**Work to complete:** Could you copy out, word for word, the whole passage below about a restaurant owner and the wealthy patron who picks up the tab?

Imagine for a moment that you are the owner of a popular restaurant located on a street with many restaurants. You do your best to provide the best experience to your customers while staying ahead of the competition by keeping your prices down. You try to avoid spending too much on labor, and do as much of the work yourself as you can, often putting in long hours. Although there is a good wholesale market nearby, you drive an extra hour to another market just to get your ingredients a little cheaper.
One day a wealthy patron who is a big fan of your cooking announces a new idea. Because he wants as many people as possible to enjoy your food, he is going to pick up the tab for most of your customers. You can just go on doing what you always do, but when the check arrives for many tables, this wealthy patron will pay the tab. The next day, your waitress complains that there are too many tables and you should hire more help. What would you do?
Normally, you would try to find a way to avoid hiring another person as it would eat into what little profits you make. But now you realize there is another solution. You can just raise prices. Since most of your patrons are not paying for their meals, your place will still stay popular and you won’t have to worry about losing business to your competition. So why not hire another waitress? While you are at it, why not hire a manger so you don’t have to be there all time, and stop driving to the further market?. Whatever increase in costs you suffer you can make up for by raising prices more and more.
Now imagine all your competitors also have wealthy benefactors picking up the check for many of their customers. You can all raise prices constantly without losing any sleep – or business.

**Dataset excerpt:**
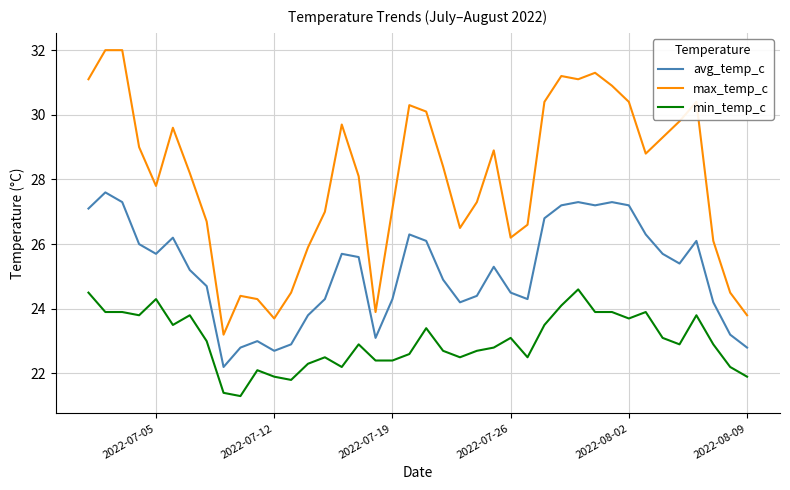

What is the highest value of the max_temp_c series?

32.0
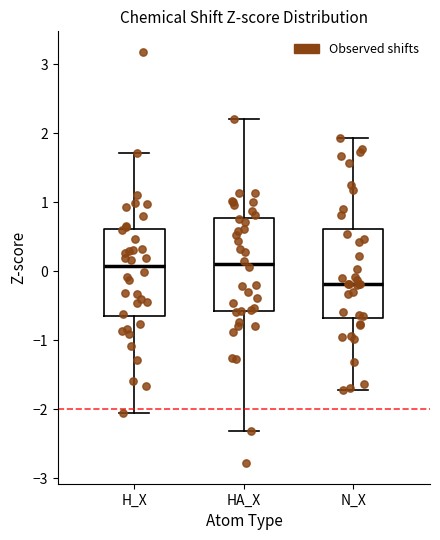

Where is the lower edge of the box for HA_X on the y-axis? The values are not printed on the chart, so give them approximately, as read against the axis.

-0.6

**Response for this exercise:**
Imagine for a moment that you are the owner of a popular restaurant located on a street with many restaurants. You do your best to provide the best experience to your customers while staying ahead of the competition by keeping your prices down. You try to avoid spending too much on labor, and do as much of the work yourself as you can, often putting in long hours. Although there is a good wholesale market nearby, you drive an extra hour to another market just to get your ingredients a little cheaper.
One day a wealthy patron who is a big fan of your cooking announces a new idea. Because he wants as many people as possible to enjoy your food, he is going to pick up the tab for most of your customers. You can just go on doing what you always do, but when the check arrives for many tables, this wealthy patron will pay the tab. The next day, your waitress complains that there are too many tables and you should hire more help. What would you do?
Normally, you would try to find a way to avoid hiring another person as it would eat into what little profits you make. But now you realize there is another solution. You can just raise prices. Since most of your patrons are not paying for their meals, your place will still stay popular and you won’t have to worry about losing business to your competition. So why not hire another waitress? While you are at it, why not hire a manger so you don’t have to be there all time, and stop driving to the further market?. Whatever increase in costs you suffer you can make up for by raising prices more and more.
Now imagine all your competitors also have wealthy benefactors picking up the check for many of their customers. You can all raise prices constantly without losing any sleep – or business.